Levice (Slovak pronunciation: [ˈleʋitse] ; Hungarian: Léva, Hungarian pronunciation: [ˈleːvɒ]; German: Lewenz) is a town in western Slovakia. The town lies on the left bank of the lower Hron river. The Old Slavic name of the town was Leva, which means "the Left One".

The town is located in the north-eastern corner of the Danubian Lowland, 110 kilometres (68 miles) east of Bratislava, 40 kilometres (25 miles) south-east of Nitra, 32 kilometres (20 miles) south-west of Banská Štiavnica, 55 kilometres (34 miles) south-west of Zvolen and 25 kilometres (16 miles) from the border with Hungary.

It is the seat of the Levice District, which is the largest district in Slovakia at 1,551 square kilometres (599 square miles). The town's heraldic animal is lion (Slovak: lev), and the town's colours are green and yellow.

Levice is first mentioned as Leua, one of the villages belonging to the parish of St. Martin's Church in Bratka (Hungarian: Baratka) in 1156. It was part of the comitatus Tekov (Bars).

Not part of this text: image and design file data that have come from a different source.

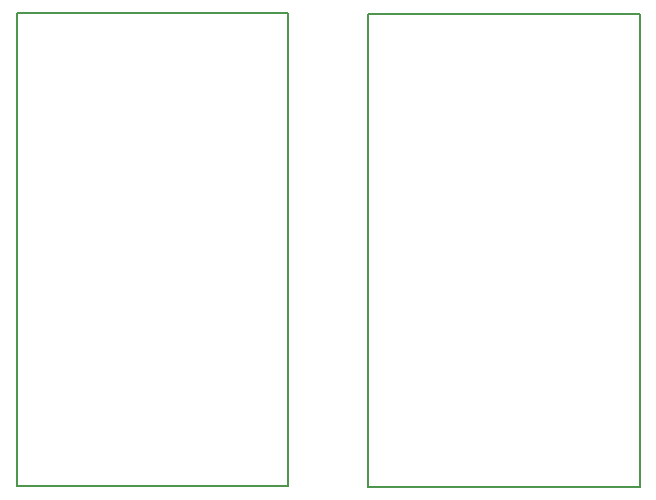
<source format=gbr>
%TF.GenerationSoftware,KiCad,Pcbnew,9.0.4*%
%TF.CreationDate,2025-09-28T00:45:50+02:00*%
%TF.ProjectId,BTM308-host,42544d33-3038-42d6-986f-73742e6b6963,rev?*%
%TF.SameCoordinates,Original*%
%TF.FileFunction,Profile,NP*%
%FSLAX46Y46*%
G04 Gerber Fmt 4.6, Leading zero omitted, Abs format (unit mm)*
G04 Created by KiCad (PCBNEW 9.0.4) date 2025-09-28 00:45:50*
%MOMM*%
%LPD*%
G01*
G04 APERTURE LIST*
%TA.AperFunction,Profile*%
%ADD10C,0.200000*%
%TD*%
G04 APERTURE END LIST*
D10*
X114750000Y-55750000D02*
X137750000Y-55750000D01*
X137750000Y-95750000D01*
X114750000Y-95750000D01*
X114750000Y-55750000D01*
X144500000Y-55852500D02*
X167500000Y-55852500D01*
X167500000Y-95852500D01*
X144500000Y-95852500D01*
X144500000Y-55852500D01*
M02*

</source>
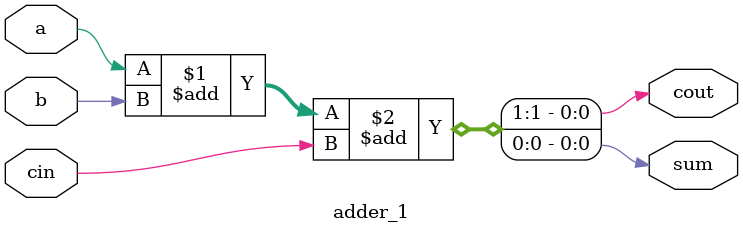
<source format=v>
`timescale 1ns / 1ps
module adder_1(
    input a,
    input b,
    input cin,
    output sum,
    output cout
    );
assign {cout,sum}=a+b+cin;
endmodule

</source>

First attacked by the Turks in 1544, the town was set on fire while the castle was left unharmed. Between 1581 and 1589, the settlement was the seat of the Captaincy of Lower Hungary. The town was captured by the Turks in 1663 but recaptured only a year later by the Imperial Army led by General de Souches in the Battle of Levice, which took place beneath the town's castle.

During the anti-Habsburg revolution of 1709, the fort was blown up by kuruces. After the break-up of Austria-Hungary, the town became part of Czechoslovakia according to demarcation lines drawn by Entente forces in late 1918, with Czechoslovak troops reaching the city in January 1919 and Hungary giving up claim over it in 1920 by signing the Trianon treaty. As part of the breakup of Czechoslovakia under the Munich Agreement in World War II, the town again belonged to Hungary from 1938 to 1945. At the end of the Second World War it was returned to the restored Czechoslovakia. In 1993 it became part of present-day Slovakia.

It was the hometown of Hungarian-American Eugene Fodor (1905–1991), the founder of Fodor's travel book company.